* start DATASET RECORDS *

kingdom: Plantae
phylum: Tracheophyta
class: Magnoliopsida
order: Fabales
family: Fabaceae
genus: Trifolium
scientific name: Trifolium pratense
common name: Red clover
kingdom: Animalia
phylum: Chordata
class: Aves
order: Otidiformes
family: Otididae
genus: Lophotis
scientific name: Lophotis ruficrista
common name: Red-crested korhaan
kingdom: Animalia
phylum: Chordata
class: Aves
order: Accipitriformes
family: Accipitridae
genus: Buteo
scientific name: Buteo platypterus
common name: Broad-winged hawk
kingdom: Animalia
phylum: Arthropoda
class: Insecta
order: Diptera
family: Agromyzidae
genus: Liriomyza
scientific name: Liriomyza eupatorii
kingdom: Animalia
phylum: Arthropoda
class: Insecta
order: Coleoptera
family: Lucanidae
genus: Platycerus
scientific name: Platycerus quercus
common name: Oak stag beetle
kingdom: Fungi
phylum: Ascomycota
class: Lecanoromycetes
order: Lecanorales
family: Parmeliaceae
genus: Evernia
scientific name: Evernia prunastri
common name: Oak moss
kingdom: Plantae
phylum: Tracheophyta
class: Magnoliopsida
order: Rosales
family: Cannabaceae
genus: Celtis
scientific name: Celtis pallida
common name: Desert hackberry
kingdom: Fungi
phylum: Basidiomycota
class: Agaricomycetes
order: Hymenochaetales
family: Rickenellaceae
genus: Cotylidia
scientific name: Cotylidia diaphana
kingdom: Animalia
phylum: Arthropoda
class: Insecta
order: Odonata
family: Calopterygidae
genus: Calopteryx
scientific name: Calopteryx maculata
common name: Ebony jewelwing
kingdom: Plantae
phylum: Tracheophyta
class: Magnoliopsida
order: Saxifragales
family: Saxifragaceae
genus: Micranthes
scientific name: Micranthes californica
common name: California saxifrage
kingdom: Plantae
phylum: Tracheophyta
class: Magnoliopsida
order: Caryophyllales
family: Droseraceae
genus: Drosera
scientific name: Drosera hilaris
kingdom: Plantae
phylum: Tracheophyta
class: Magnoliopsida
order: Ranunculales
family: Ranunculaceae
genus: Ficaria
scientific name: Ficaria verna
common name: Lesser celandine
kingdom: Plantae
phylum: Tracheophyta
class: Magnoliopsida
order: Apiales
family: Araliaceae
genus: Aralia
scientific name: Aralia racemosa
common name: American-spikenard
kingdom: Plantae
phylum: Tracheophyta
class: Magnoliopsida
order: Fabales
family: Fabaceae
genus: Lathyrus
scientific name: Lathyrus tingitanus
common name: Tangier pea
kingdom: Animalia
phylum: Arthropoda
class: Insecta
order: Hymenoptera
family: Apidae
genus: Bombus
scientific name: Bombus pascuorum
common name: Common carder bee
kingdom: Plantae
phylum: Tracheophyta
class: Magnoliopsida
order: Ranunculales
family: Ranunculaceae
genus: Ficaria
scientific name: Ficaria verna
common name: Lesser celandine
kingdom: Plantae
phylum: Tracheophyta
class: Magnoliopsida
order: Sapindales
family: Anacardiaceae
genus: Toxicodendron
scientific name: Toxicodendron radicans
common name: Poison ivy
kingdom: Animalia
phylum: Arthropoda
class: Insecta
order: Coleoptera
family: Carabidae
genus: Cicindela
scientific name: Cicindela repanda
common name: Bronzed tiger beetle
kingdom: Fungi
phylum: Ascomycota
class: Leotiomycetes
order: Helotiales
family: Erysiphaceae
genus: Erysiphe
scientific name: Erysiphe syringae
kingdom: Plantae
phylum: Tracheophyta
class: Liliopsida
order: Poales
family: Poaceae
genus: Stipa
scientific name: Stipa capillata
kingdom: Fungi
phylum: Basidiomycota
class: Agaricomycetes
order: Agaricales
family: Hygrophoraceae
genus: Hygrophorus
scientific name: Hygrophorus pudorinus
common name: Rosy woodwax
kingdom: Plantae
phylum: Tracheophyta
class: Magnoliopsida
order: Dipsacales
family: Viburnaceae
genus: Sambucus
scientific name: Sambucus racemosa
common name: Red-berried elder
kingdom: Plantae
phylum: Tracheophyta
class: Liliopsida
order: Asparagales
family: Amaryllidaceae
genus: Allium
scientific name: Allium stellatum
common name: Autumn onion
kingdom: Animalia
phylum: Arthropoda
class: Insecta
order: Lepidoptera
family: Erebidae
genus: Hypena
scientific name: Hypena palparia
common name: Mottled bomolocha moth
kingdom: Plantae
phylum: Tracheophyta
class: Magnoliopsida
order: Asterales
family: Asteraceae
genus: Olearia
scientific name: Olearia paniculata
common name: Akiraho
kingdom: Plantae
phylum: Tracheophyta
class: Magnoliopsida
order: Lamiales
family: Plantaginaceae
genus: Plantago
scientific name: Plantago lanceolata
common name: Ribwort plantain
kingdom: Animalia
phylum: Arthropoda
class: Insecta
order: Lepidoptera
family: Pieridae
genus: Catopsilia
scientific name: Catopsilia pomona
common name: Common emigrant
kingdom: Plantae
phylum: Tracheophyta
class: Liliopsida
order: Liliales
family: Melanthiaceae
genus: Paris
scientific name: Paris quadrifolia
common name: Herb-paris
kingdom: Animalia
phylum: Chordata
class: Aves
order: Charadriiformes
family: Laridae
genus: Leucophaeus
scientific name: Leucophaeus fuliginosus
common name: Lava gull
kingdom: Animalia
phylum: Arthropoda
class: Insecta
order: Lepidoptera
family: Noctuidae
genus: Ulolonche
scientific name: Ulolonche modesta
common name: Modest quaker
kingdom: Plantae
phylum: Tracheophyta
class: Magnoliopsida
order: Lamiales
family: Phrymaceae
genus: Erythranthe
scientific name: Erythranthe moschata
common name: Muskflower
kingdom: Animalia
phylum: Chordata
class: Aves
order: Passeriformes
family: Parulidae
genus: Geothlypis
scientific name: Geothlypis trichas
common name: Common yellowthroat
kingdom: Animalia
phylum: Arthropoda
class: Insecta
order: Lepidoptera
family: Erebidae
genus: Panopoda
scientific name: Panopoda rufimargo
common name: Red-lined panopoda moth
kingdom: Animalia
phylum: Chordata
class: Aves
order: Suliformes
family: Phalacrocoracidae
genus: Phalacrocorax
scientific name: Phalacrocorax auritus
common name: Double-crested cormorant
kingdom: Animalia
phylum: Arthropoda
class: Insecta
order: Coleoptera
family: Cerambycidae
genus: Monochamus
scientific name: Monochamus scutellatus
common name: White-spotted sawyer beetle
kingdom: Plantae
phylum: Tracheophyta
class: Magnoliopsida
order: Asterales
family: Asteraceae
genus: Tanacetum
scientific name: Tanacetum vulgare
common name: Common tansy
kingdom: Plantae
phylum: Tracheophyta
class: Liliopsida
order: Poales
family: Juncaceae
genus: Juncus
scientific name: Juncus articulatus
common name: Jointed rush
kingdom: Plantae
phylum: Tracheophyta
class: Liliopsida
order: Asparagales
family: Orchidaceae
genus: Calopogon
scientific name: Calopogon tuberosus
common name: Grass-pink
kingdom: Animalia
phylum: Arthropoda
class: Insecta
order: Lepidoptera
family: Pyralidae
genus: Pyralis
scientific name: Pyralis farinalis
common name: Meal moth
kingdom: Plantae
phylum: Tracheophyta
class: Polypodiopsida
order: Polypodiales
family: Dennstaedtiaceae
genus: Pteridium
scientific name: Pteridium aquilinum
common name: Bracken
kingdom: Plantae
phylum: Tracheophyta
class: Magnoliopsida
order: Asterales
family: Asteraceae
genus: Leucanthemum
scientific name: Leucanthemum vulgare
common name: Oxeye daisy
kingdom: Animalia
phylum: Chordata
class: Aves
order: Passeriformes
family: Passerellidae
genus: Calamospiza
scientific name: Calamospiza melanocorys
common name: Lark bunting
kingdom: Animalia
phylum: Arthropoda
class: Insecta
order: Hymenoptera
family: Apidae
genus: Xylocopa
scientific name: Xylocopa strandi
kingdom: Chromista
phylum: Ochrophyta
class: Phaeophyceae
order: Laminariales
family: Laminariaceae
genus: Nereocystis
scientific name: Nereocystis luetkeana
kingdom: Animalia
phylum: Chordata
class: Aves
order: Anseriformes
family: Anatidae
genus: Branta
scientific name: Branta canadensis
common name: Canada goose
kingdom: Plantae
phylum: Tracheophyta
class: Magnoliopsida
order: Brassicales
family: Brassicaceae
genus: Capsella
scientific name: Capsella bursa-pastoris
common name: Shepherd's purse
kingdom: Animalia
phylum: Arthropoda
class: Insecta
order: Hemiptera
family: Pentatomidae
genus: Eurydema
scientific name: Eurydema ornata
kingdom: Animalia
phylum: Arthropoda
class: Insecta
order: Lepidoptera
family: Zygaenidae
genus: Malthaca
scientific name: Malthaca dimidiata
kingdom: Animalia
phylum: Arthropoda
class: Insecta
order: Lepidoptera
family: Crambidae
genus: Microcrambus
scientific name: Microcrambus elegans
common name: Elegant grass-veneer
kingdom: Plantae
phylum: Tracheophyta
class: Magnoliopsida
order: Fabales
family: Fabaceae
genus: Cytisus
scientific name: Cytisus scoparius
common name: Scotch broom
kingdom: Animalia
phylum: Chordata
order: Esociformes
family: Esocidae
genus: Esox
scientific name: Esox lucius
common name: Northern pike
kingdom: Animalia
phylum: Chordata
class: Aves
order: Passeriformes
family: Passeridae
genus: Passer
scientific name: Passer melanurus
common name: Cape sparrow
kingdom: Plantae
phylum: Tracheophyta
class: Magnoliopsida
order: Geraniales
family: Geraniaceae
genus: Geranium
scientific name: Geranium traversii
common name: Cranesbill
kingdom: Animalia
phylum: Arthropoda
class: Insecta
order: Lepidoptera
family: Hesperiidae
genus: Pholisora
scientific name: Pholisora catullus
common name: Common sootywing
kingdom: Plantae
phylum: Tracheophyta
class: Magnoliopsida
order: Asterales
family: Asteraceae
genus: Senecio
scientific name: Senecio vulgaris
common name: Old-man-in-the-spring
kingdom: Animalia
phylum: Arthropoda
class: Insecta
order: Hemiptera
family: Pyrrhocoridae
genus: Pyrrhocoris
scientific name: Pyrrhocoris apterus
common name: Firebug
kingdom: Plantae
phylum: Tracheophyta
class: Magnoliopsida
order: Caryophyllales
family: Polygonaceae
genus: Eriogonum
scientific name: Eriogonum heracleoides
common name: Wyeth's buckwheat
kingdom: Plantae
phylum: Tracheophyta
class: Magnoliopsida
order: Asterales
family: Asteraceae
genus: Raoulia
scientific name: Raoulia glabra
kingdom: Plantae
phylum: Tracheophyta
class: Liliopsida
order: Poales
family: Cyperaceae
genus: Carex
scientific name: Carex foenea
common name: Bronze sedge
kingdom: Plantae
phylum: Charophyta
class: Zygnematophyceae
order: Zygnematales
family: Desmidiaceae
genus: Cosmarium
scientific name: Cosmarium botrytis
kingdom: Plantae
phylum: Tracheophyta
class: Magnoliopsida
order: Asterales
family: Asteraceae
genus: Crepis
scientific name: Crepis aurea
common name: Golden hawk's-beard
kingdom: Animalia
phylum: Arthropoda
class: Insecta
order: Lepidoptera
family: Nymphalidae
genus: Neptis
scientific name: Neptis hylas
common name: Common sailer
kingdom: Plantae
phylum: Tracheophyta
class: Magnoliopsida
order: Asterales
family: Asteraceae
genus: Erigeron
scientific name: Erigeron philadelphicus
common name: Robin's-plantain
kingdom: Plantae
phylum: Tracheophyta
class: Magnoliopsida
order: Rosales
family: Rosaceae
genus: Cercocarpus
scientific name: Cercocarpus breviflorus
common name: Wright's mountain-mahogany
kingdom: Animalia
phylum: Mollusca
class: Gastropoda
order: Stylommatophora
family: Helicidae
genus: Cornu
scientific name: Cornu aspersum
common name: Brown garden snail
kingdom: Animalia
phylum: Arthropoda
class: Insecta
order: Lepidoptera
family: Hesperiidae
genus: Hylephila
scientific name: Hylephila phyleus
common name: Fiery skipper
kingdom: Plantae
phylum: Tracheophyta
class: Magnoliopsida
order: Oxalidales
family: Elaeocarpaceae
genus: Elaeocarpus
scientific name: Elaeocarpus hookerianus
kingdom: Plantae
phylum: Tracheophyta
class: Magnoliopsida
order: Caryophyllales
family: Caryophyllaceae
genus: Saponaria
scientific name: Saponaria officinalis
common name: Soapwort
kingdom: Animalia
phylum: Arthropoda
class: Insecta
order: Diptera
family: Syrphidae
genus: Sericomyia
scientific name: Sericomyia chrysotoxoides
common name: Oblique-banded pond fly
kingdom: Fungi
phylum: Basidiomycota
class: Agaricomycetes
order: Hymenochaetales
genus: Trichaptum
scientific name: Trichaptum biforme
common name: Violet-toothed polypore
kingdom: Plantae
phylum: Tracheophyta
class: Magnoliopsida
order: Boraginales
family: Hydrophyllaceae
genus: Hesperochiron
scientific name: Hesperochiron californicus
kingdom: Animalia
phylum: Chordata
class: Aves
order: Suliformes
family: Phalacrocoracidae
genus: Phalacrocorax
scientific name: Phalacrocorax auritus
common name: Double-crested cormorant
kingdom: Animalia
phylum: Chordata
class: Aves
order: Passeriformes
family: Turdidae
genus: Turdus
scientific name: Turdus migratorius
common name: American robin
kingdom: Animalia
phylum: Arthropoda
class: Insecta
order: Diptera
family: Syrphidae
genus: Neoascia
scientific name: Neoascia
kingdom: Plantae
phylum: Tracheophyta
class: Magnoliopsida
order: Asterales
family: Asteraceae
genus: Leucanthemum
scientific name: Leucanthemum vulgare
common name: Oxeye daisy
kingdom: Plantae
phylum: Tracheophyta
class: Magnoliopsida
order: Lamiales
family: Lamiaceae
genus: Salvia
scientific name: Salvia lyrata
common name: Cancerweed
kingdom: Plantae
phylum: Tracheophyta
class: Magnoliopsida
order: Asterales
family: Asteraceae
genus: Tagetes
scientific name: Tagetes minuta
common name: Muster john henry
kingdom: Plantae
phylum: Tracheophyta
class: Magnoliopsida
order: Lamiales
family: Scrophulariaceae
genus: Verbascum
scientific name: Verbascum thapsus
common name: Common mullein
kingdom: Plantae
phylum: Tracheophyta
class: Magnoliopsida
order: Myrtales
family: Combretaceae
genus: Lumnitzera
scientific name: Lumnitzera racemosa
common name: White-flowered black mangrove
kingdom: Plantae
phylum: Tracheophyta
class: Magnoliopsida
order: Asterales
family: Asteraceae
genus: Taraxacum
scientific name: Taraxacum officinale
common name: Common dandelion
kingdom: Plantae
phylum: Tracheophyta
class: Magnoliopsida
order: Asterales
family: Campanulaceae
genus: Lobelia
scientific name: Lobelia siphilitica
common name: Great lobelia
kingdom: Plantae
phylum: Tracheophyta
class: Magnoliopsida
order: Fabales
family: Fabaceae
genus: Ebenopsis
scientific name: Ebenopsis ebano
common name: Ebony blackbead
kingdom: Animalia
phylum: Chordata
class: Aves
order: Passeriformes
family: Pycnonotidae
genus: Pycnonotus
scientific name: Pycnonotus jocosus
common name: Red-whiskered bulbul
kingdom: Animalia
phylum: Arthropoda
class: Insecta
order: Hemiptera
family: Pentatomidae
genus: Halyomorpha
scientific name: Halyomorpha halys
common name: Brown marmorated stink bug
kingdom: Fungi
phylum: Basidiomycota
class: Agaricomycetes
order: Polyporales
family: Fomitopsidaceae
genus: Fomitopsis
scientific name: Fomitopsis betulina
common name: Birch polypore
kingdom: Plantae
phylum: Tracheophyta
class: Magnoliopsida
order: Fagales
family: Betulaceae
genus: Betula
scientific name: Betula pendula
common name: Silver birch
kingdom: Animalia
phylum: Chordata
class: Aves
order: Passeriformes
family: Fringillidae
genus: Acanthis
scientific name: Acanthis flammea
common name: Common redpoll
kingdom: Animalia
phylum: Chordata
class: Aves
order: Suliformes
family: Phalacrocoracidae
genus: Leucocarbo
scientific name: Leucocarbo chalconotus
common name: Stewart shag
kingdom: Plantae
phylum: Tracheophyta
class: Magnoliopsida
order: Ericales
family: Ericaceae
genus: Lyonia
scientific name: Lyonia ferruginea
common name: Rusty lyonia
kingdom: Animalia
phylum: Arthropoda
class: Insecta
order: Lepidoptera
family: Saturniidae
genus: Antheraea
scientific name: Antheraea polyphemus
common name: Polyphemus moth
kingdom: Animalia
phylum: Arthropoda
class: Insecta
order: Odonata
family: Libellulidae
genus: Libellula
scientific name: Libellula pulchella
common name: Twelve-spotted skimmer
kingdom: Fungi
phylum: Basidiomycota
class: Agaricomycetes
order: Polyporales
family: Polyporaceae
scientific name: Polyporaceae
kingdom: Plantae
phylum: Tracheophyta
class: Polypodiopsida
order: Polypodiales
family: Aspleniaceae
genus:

* end DATASET RECORDS *

DIRECTION:
Write out the lines above without any changes, starting at the line that contains "common name: Silver birch" and ending at the line that contains "scientific name: Lyonia ferruginea", both included.

PROBLEM SOLUTION:
common name: Silver birch
kingdom: Animalia
phylum: Chordata
class: Aves
order: Passeriformes
family: Fringillidae
genus: Acanthis
scientific name: Acanthis flammea
common name: Common redpoll
kingdom: Animalia
phylum: Chordata
class: Aves
order: Suliformes
family: Phalacrocoracidae
genus: Leucocarbo
scientific name: Leucocarbo chalconotus
common name: Stewart shag
kingdom: Plantae
phylum: Tracheophyta
class: Magnoliopsida
order: Ericales
family: Ericaceae
genus: Lyonia
scientific name: Lyonia ferruginea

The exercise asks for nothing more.